Welcome to another edition of In The Spotlight. Jan Morrison suggested I spotlight some of Kate Atkinson’s work, and I was excited at the idea. Atkinson’s novels are very interesting blends of crime fiction and character study and her Jackson Brodie has become quite well-liked and popular. So today, let’s take a closer look at Brodie’s second outing One Good Turn.
The novel begins with a car accident in Edinburgh. Paul Bradley brakes his silver Peugot in order not to hit a pedestrian. The driver behind him, though, doesn’t stop in time and hits Bradley’s car with his own blue Honda. The two men get out of their cars and into an argument and within moments, the Honda driver has wielded a baseball bat and is ready to kill Bradley. Several witnesses have gathered, among them Jackson Brodie, a former police officer-turned-private investigator. Brodie’s in Edinburgh for the Arts Festival, mostly because his actress girlfriend Julia is in a play that’s being shown at the Festival. Brodie is making his way towards the front of the crowd almost on instinct when he sees someone else trying to come to the rescue.
Mystery novelist Martin Canning, who’s never done a truly courageous thing in his life, has thrown his computer case at the Honda driver, knocking him down and saving Bradley’s life. Brodie doesn’t want to get involved in the accident, but he sees how upset and shocked Canning is by what he’s done. So Brodie gives the author his name and contact information. Then he leaves the crime scene. For his part, Canning feels compelled to accompany Bradley to the hospital to make sure he’ll be all right. What neither Canning nor Brodie knows is that they’re both about to be drawn into a mystery that involves multiple murders, fraud and theft.
Brodie gets drawn into the events because by sheer chance – being in the wrong place at the wrong time – he becomes a suspect in more than one murder related to the car accident. Canning’s brave act and his decision to be a good Samaritan pull him into the web against his will. As the story goes on, things seem to spiral more and more out of control for both men, but in the end, Brodie is able to figure out how the murders are related to the accident he witnessed, and to clear his name.
One of the most interesting and important elements in this novel is the set of characters. Although Jackson Brodie and Martin Canning are the main characters, some of the others are so strong that one could really see this as an “ensemble cast.” What’s especially intriguing is that each of the important characters is in some way connected to the accident that is the focus of the story. Many of the main characters were eyewitnesses to the accident and we follow them throughout the novel.

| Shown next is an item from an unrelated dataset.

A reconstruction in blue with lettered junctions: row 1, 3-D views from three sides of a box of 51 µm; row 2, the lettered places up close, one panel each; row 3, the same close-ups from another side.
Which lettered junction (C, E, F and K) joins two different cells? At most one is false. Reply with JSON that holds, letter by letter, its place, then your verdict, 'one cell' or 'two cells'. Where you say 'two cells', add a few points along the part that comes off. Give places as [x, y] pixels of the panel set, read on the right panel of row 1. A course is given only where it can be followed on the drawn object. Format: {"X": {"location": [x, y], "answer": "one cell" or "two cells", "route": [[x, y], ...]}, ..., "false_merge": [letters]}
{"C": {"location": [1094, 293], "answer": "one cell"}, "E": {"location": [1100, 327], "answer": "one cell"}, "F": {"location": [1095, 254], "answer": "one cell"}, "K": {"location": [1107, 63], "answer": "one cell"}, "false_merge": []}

Brodie is a private investigator with a home in France and a ten-year-old daughter whom he loves very much. He’s got several deep scars from the past and is trying to work out where he’s going next in life. Canning, too, is scarred, but he’s a completely different kind of person. Although he’s quite sane, he lives in a dream world, doesn’t like violence at all, and has never done anything really reckless and daring in his life. He’s the last person you could imagine would be hip-deep in murder and intrigue, and in fact he’s pushed far outside his normal world by the events in the story.
Gloria Hatter and her friend Pam also witness the accident. Gloria’s the wife of successful property developer Graham Hatter, and throughout the novel, we see her wit and intelligence as well as her unhappy home life and the scars that have led to it. And then there’s DS Louise Monroe, whose son Archie sees the accident. She and her team get involved professionally when they investigate one of the murders that figure in the story. She’s achieved a certain amount of respect as a woman in what’s still seen as a man’s world. She’s good at her job and devoted to it. However, she, too, has several deep personal wounds that we learn about as the novel goes on.
There are several more characters, too, who figure in the story, and all of the characters’ lives intersect in more than one way. I don’t want to give away spoilers, so I’ll just offer a few examples. At the time of the car accident, Gloria Hatter and her friend Pam are waiting to see a lunchtime comedy radio broadcast. The featured comic is Richard Mott, who happens to be Martin Canning’s housemate (an interesting story in itself). Canning is also waiting for that same broadcast, as Mott has seen to it that he got a ticket. Jackson Brodie’s girlfriend Julia is acquainted with Mott and gets Brodie a ticket to Mott’s evening performance, so in that way, Mott and Brodie’s lives intersect, too. Gloria Hatter’s friend Pam is a crime fiction fan who, later in the novel, attends an author panel at which Canning appears. In fact, the way our lives are intertwined is an important theme in this novel.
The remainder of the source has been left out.